Records -
BEGIN
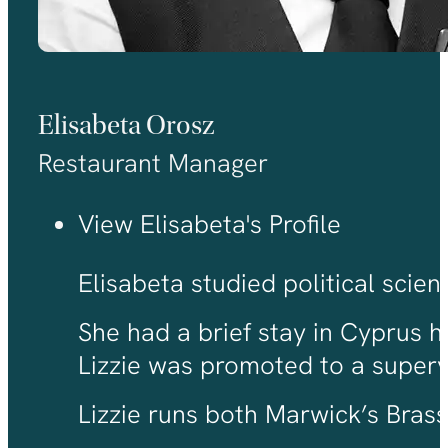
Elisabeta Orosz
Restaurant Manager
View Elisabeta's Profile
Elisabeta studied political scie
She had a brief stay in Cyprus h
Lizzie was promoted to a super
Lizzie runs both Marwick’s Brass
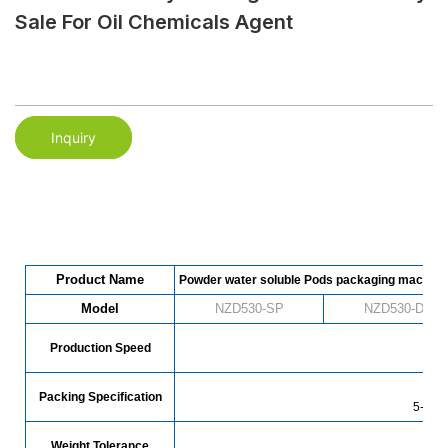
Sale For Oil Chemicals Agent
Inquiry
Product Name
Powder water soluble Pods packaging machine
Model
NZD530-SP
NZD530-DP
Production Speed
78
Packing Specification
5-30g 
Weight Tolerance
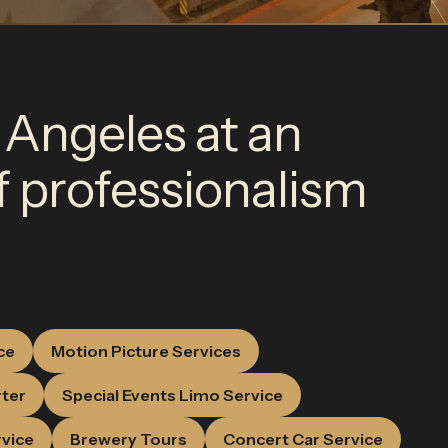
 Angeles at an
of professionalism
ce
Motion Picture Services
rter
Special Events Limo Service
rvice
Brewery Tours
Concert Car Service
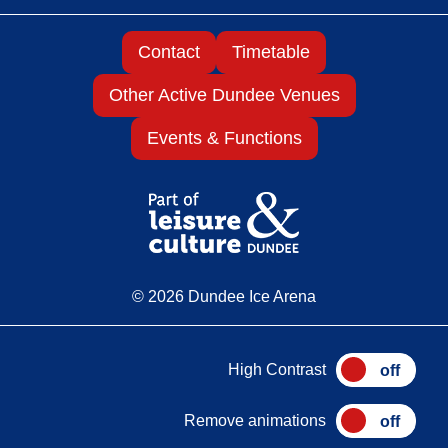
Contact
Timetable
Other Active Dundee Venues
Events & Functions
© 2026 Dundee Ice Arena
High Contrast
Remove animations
END
BEGIN
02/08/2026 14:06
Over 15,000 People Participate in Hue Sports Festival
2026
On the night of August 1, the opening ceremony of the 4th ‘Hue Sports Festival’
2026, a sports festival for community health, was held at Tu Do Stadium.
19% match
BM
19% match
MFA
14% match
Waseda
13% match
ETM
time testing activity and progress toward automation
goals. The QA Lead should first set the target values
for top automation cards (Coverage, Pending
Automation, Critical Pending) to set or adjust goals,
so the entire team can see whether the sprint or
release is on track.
END
BEGIN
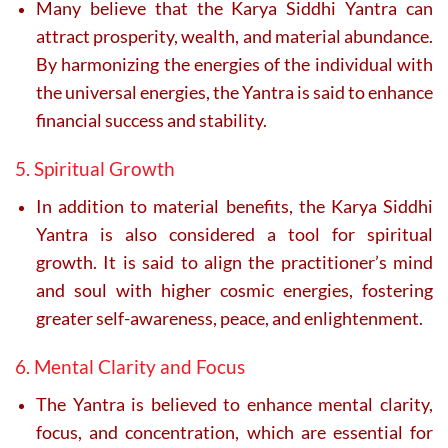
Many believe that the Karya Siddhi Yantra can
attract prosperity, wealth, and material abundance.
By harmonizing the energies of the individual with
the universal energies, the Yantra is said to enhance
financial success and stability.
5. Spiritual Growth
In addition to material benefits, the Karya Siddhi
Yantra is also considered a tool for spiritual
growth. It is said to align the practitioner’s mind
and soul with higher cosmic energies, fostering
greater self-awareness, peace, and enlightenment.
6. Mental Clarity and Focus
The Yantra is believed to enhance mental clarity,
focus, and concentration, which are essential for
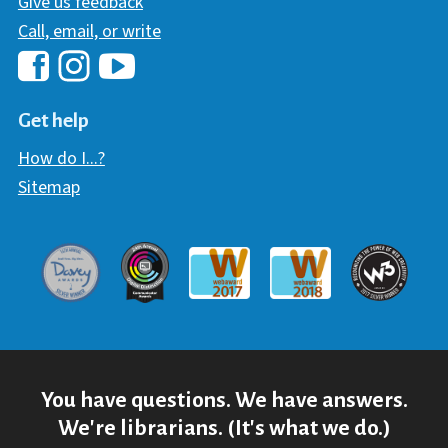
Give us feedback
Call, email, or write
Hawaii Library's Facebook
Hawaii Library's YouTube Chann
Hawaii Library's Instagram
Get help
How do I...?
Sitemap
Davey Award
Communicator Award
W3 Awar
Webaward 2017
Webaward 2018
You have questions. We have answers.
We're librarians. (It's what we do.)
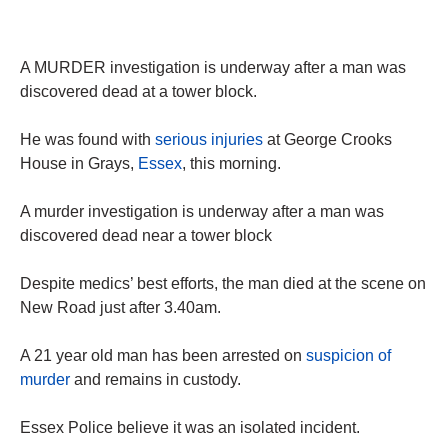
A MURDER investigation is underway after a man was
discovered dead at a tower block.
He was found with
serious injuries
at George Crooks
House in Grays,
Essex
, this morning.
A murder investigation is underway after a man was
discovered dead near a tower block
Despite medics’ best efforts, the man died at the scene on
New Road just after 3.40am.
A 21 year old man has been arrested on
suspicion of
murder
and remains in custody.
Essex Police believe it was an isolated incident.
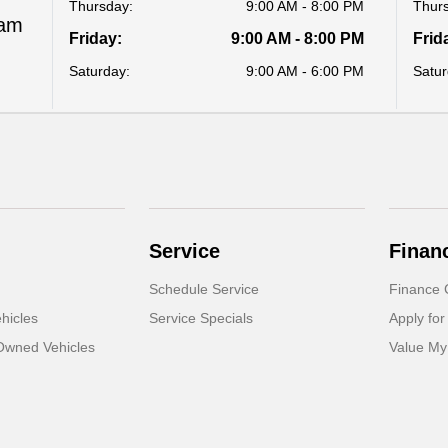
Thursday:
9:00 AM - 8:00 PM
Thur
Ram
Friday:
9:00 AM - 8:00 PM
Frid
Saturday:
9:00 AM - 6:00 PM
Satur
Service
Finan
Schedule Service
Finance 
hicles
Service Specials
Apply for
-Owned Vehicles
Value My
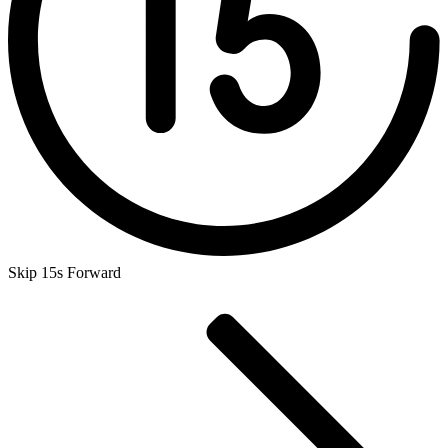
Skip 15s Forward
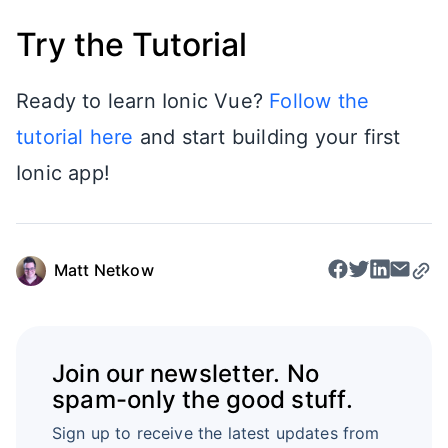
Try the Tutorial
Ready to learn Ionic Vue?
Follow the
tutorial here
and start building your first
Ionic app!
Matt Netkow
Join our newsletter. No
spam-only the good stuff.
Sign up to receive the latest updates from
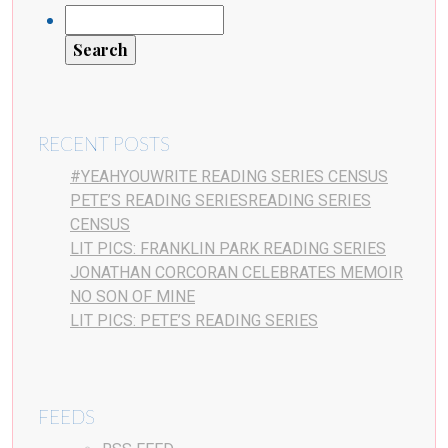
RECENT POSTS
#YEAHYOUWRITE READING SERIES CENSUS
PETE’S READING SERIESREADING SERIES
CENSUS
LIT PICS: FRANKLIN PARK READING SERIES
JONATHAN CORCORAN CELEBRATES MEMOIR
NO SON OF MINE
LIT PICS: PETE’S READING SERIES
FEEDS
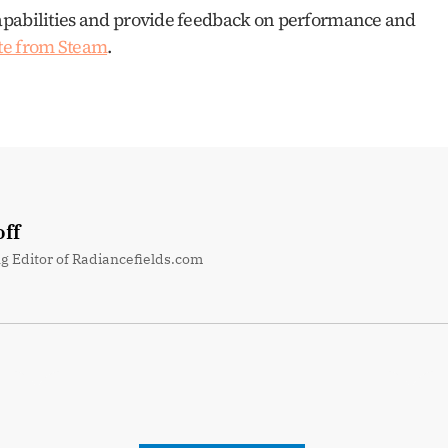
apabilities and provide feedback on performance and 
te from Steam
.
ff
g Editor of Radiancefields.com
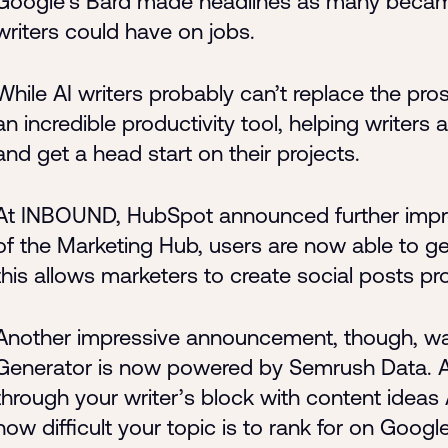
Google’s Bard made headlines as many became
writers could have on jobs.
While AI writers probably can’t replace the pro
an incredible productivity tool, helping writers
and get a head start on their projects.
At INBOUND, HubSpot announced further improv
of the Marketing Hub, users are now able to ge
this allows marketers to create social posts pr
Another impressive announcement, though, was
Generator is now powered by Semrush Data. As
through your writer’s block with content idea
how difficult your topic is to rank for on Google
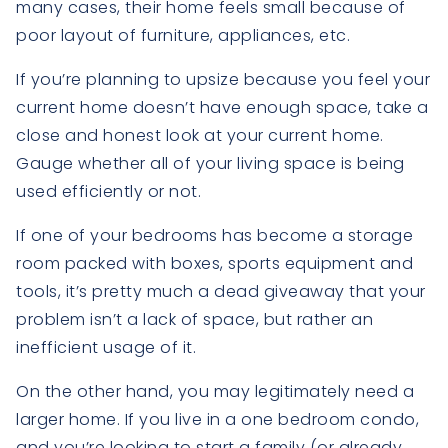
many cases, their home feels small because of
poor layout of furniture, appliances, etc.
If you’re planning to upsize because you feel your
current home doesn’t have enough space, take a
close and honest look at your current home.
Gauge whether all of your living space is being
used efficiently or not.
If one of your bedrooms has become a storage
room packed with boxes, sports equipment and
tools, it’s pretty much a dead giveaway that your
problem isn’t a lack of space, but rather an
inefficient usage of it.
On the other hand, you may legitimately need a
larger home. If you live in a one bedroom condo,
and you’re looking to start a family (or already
END
Starting at the line that contains "Skip 15s Forward" and ending with the line that contains "how difficult your", write those lines out again with "newsletter" replaced by "mailing list" and everything else left unchanged. Leave out the pictures.

Skip 15s Forward
Try the Tutorial
Ready to learn Ionic Vue?
Follow the
tutorial here
and start building your first
Ionic app!
Matt Netkow
Join our mailing list. No
spam-only the good stuff.
Sign up to receive the latest updates from
RECENT POSTS
#YEAHYOUWRITE READING SERIES CENSUS
PETE’S READING SERIESREADING SERIES
CENSUS
LIT PICS: FRANKLIN PARK READING SERIES
JONATHAN CORCORAN CELEBRATES MEMOIR
NO SON OF MINE
LIT PICS: PETE’S READING SERIES
FEEDS
apabilities and provide feedback on performance and 
te from Steam
.
ff
g Editor of Radiancefields.com
Google’s Bard made headlines as many became
writers could have on jobs.
While AI writers probably can’t replace the pro
an incredible productivity tool, helping writers
and get a head start on their projects.
At INBOUND, HubSpot announced further improv
of the Marketing Hub, users are now able to ge
this allows marketers to create social posts pr
Another impressive announcement, though, was
Generator is now powered by Semrush Data. As
through your writer’s block with content idea
how difficult your topic is to rank for on Google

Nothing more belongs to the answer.